● TEKS YANG DIEKSTRAK
Monitor, Tangsel – Jual-beli atas lahan seluas 8 hektare di kawasan Pondok Petir, Bojongsari, Depok, kini mulai dipersoalkan. Sebab dikatakan, sebagian besar lahan yang mencapai luas 5,7 hektare di dalamnya dimiliki oleh ahli waris yang tak mengetahui adanya transaksi itu.
Jual-beli lahan itu sendiri diduga kuat melibatkan jaringan mafia tanah. Di mana aset ahli waris 5,7 hektare bisa pindah tangan diperjualbelikan tanpa sepengetahuan pemiliknya yang sah.
Penjualan lahan berlangsung lancar lantaran ada beberapa oknum yang terlibat, di antaranya oknum anggota dewan di Kota Tangerang Selatan berinisil AS, oknum kelurahan, hingga oknum kecamatan.
Monitor coba mengonfirmasi Lurah Pondok Petir, Rizal Farhan. Dia menjelaskan, tak tahu-menahu jika dalam penjualan lahan 8 hektare itu terdapat pula lahan milik orang lain. Namun begitu, Rizal mengakui bahwa turut menandatangani surat keterangan atas lahan tersebut.
“Saya hanya berikan surat keterangan tercatatnya saja, bukan surat jual beli. Saya denger sih begitu sudah dibayar. Saya tahu tanah itu punya JW. Namun saya tidak tahu ada tanah yang terbawa,” tutur Rizal, Senin (15/03/21).
Lahan seluas 5,7 hektare yang turut diperjualbelikan itu adalah milik IF dan ahli warisnya. Sedangkan sisanya sebesar 2,5 hektare dimiliki oleh JW. Sejatinya lahan milik JW lah yang memang akan dijual kepada pembelinya.
Namun karena pembeli membutuhkan lahan lebih luas, maka beberapa oknum menyerobot lahan milik IF lalu menjualnya pula kepada pembeli. Kasus itu mencuat belakangan ini, setelah muncul kejanggalan dalam praktik jual-beli tanah di lahan 8 hektare tersebut.

● COBA SENDIRI
Salin kata demi kata bagian teks tentang jual-beli lahan di Pondok Petir dari "Monitor coba mengonfirmasi" sampai "dijual kepada pembelinya.". Data berikut tidak diperlukan.

● DATA
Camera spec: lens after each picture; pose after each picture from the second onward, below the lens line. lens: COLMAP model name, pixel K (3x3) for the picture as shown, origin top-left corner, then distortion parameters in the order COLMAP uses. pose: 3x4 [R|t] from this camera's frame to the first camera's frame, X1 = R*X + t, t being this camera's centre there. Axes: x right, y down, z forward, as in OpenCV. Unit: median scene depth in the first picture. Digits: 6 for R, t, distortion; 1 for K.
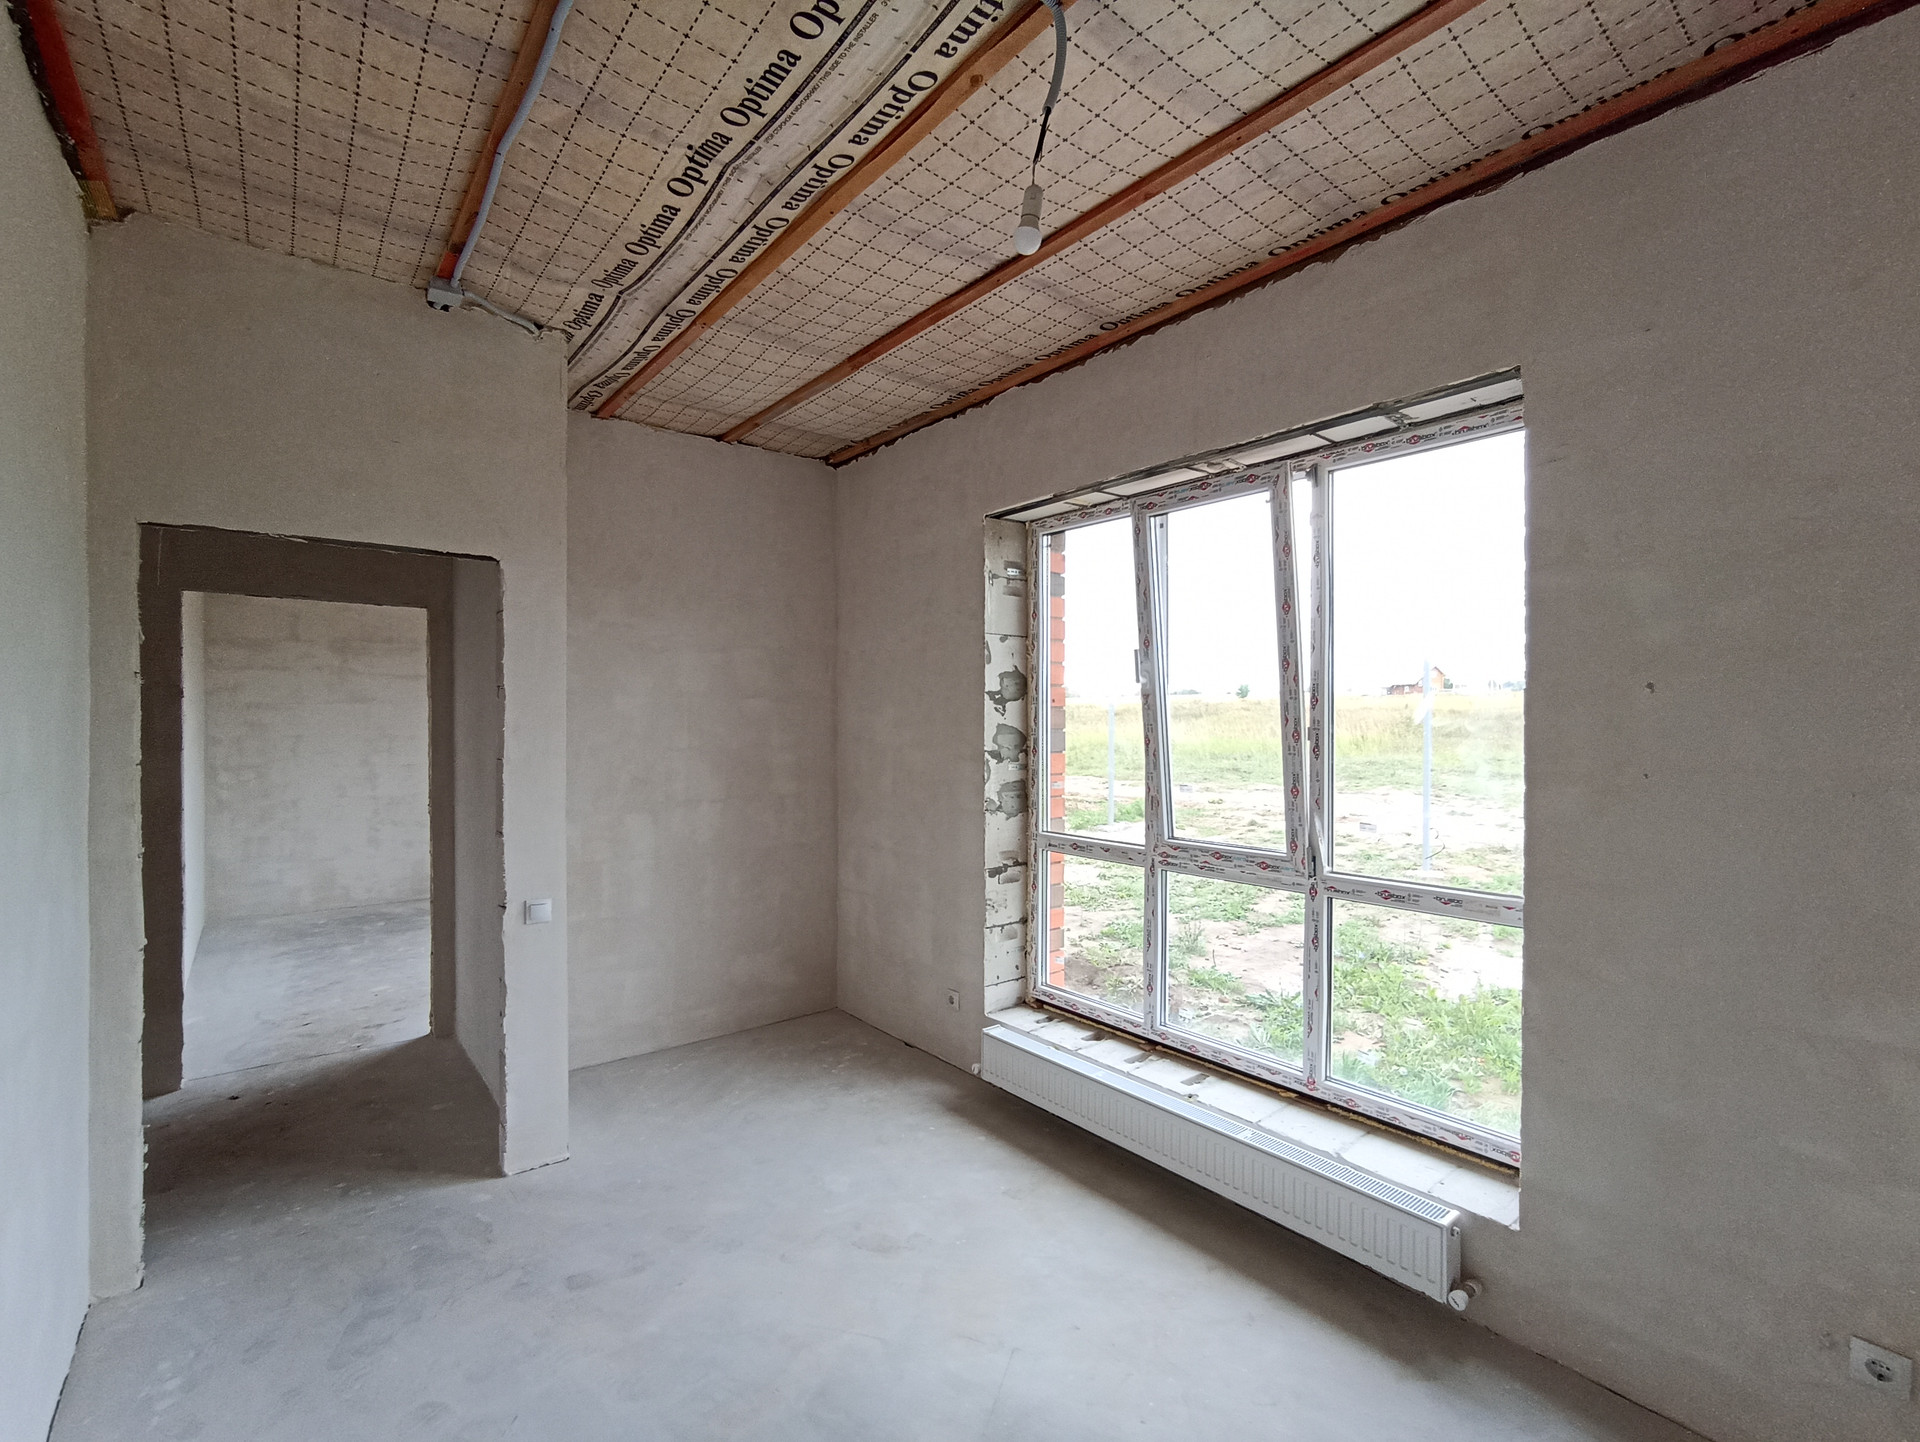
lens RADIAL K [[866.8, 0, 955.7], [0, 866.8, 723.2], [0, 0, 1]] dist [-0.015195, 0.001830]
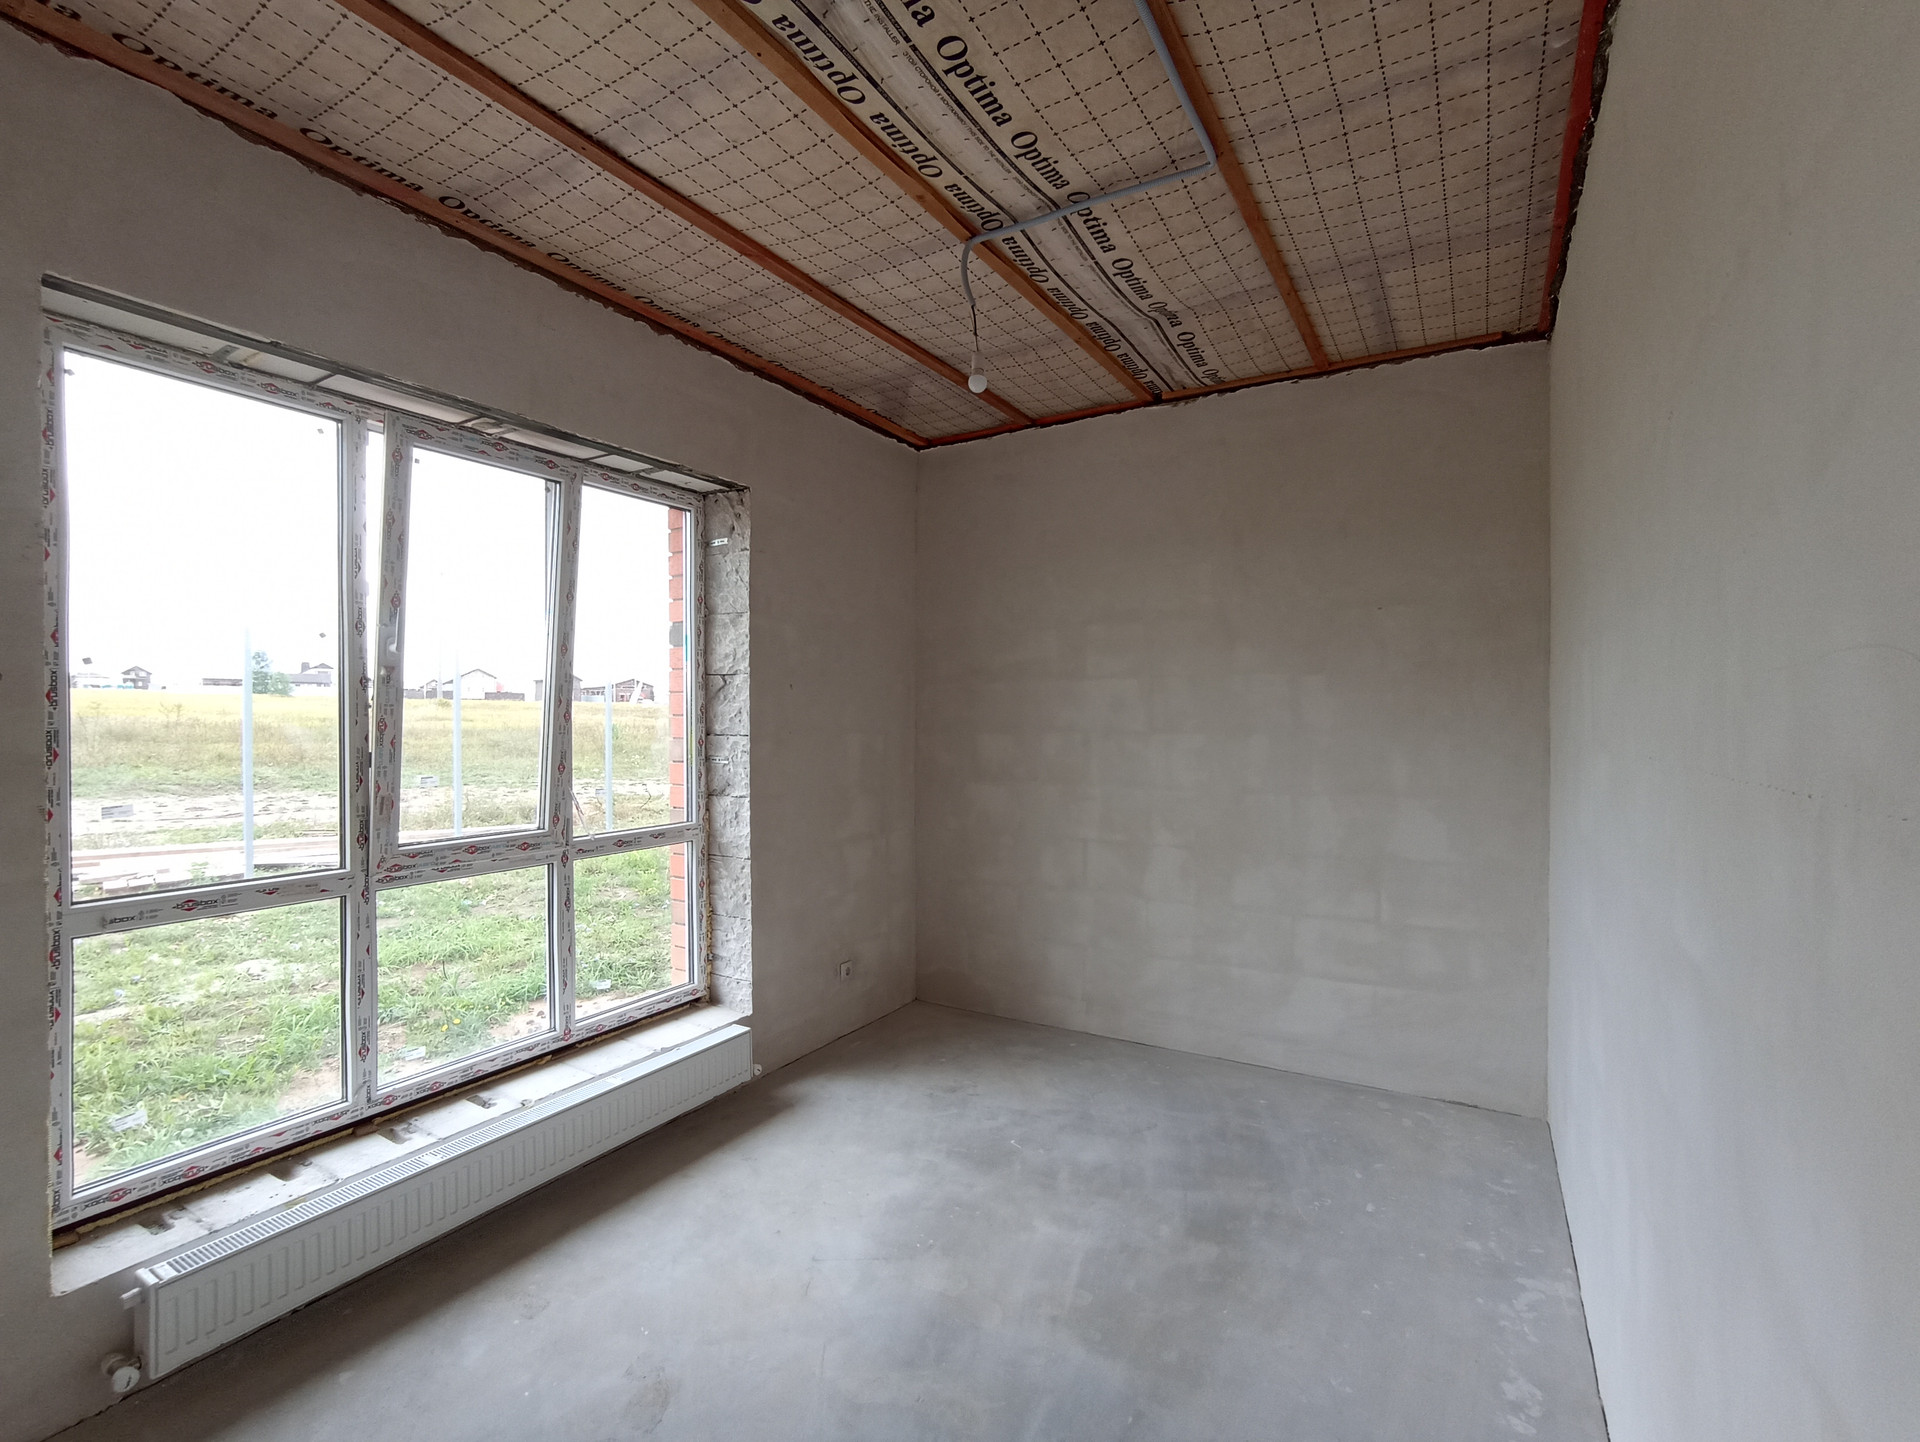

● HASIL TUGAS
Monitor coba mengonfirmasi Lurah Pondok Petir, Rizal Farhan. Dia menjelaskan, tak tahu-menahu jika dalam penjualan lahan 8 hektare itu terdapat pula lahan milik orang lain. Namun begitu, Rizal mengakui bahwa turut menandatangani surat keterangan atas lahan tersebut.
“Saya hanya berikan surat keterangan tercatatnya saja, bukan surat jual beli. Saya denger sih begitu sudah dibayar. Saya tahu tanah itu punya JW. Namun saya tidak tahu ada tanah yang terbawa,” tutur Rizal, Senin (15/03/21).
Lahan seluas 5,7 hektare yang turut diperjualbelikan itu adalah milik IF dan ahli warisnya. Sedangkan sisanya sebesar 2,5 hektare dimiliki oleh JW. Sejatinya lahan milik JW lah yang memang akan dijual kepada pembelinya.